__Saved data entries__:
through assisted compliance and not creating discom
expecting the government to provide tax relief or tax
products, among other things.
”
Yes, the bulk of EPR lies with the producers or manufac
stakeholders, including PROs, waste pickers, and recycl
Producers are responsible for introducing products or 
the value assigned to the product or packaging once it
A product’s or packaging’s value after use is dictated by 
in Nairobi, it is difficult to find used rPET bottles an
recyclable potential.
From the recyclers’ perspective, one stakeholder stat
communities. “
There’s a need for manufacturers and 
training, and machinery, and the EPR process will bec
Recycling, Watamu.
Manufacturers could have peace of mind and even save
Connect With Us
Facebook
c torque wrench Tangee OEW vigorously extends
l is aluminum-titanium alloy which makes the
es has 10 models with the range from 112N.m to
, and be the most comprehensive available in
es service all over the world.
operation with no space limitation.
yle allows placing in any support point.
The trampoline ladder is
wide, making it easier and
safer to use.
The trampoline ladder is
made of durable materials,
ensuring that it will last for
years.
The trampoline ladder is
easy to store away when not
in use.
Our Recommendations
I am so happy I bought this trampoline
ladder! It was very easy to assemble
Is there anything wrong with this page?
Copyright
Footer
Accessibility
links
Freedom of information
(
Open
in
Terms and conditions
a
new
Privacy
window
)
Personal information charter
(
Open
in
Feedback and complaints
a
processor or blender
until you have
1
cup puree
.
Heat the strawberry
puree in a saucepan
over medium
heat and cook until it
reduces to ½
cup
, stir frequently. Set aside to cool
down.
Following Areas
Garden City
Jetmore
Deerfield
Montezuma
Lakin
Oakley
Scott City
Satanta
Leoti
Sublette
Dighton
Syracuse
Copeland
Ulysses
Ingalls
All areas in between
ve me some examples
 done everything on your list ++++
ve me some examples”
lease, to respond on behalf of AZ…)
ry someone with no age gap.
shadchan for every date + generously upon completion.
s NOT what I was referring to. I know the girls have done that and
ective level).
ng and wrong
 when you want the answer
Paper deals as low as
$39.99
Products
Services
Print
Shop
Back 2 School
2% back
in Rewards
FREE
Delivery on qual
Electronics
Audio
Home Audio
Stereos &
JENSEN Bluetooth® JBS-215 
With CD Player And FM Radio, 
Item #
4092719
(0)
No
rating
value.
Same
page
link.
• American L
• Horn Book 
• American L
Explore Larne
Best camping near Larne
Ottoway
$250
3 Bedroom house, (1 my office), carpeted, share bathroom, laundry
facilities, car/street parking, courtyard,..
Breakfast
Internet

__Request__:
Rewrite every line of the material above as a Markdown table with two columns, Row and Text line. Number each line and skip any blank ones.

__Reply to the exercise__:
| Row | Text line |
|---|---|
| 1 | through assisted compliance and not creating discom |
| 2 | expecting the government to provide tax relief or tax |
| 3 | products, among other things. |
| 4 | ” |
| 5 | Yes, the bulk of EPR lies with the producers or manufac |
| 6 | stakeholders, including PROs, waste pickers, and recycl |
| 7 | Producers are responsible for introducing products or  |
| 8 | the value assigned to the product or packaging once it |
| 9 | A product’s or packaging’s value after use is dictated by  |
| 10 | in Nairobi, it is difficult to find used rPET bottles an |
| 11 | recyclable potential. |
| 12 | From the recyclers’ perspective, one stakeholder stat |
| 13 | communities. “ |
| 14 | There’s a need for manufacturers and  |
| 15 | training, and machinery, and the EPR process will bec |
| 16 | Recycling, Watamu. |
| 17 | Manufacturers could have peace of mind and even save |
| 18 | Connect With Us |
| 19 | Facebook |
| 20 | c torque wrench Tangee OEW vigorously extends |
| 21 | l is aluminum-titanium alloy which makes the |
| 22 | es has 10 models with the range from 112N.m to |
| 23 | , and be the most comprehensive available in |
| 24 | es service all over the world. |
| 25 | operation with no space limitation. |
| 26 | yle allows placing in any support point. |
| 27 | The trampoline ladder is |
| 28 | wide, making it easier and |
| 29 | safer to use. |
| 30 | The trampoline ladder is |
| 31 | made of durable materials, |
| 32 | ensuring that it will last for |
| 33 | years. |
| 34 | The trampoline ladder is |
| 35 | easy to store away when not |
| 36 | in use. |
| 37 | Our Recommendations |
| 38 | I am so happy I bought this trampoline |
| 39 | ladder! It was very easy to assemble |
| 40 | Is there anything wrong with this page? |
| 41 | Copyright |
| 42 | Footer |
| 43 | Accessibility |
| 44 | links |
| 45 | Freedom of information |
| 46 | ( |
| 47 | Open |
| 48 | in |
| 49 | Terms and conditions |
| 50 | a |
| 51 | new |
| 52 | Privacy |
| 53 | window |
| 54 | ) |
| 55 | Personal information charter |
| 56 | ( |
| 57 | Open |
| 58 | in |
| 59 | Feedback and complaints |
| 60 | a |
| 61 | processor or blender |
| 62 | until you have |
| 63 | 1 |
| 64 | cup puree |
| 65 | . |
| 66 | Heat the strawberry |
| 67 | puree in a saucepan |
| 68 | over medium |
| 69 | heat and cook until it |
| 70 | reduces to ½ |
| 71 | cup |
| 72 | , stir frequently. Set aside to cool |
| 73 | down. |
| 74 | Following Areas |
| 75 | Garden City |
| 76 | Jetmore |
| 77 | Deerfield |
| 78 | Montezuma |
| 79 | Lakin |
| 80 | Oakley |
| 81 | Scott City |
| 82 | Satanta |
| 83 | Leoti |
| 84 | Sublette |
| 85 | Dighton |
| 86 | Syracuse |
| 87 | Copeland |
| 88 | Ulysses |
| 89 | Ingalls |
| 90 | All areas in between |
| 91 | ve me some examples |
| 92 |  done everything on your list ++++ |
| 93 | ve me some examples” |
| 94 | lease, to respond on behalf of AZ…) |
| 95 | ry someone with no age gap. |
| 96 | shadchan for every date + generously upon completion. |
| 97 | s NOT what I was referring to. I know the girls have done that and |
| 98 | ective level). |
| 99 | ng and wrong |
| 100 |  when you want the answer |
| 101 | Paper deals as low as |
| 102 | $39.99 |
| 103 | Products |
| 104 | Services |
| 105 | Print |
| 106 | Shop |
| 107 | Back 2 School |
| 108 | 2% back |
| 109 | in Rewards |
| 110 | FREE |
| 111 | Delivery on qual |
| 112 | Electronics |
| 113 | Audio |
| 114 | Home Audio |
| 115 | Stereos & |
| 116 | JENSEN Bluetooth® JBS-215  |
| 117 | With CD Player And FM Radio,  |
| 118 | Item # |
| 119 | 4092719 |
| 120 | (0) |
| 121 | No |
| 122 | rating |
| 123 | value. |
| 124 | Same |
| 125 | page |
| 126 | link. |
| 127 | • American L |
| 128 | • Horn Book  |
| 129 | • American L |
| 130 | Explore Larne |
| 131 | Best camping near Larne |
| 132 | Ottoway |
| 133 | $250 |
| 134 | 3 Bedroom house, (1 my office), carpeted, share bathroom, laundry |
| 135 | facilities, car/street parking, courtyard,.. |
| 136 | Breakfast |
| 137 | Internet |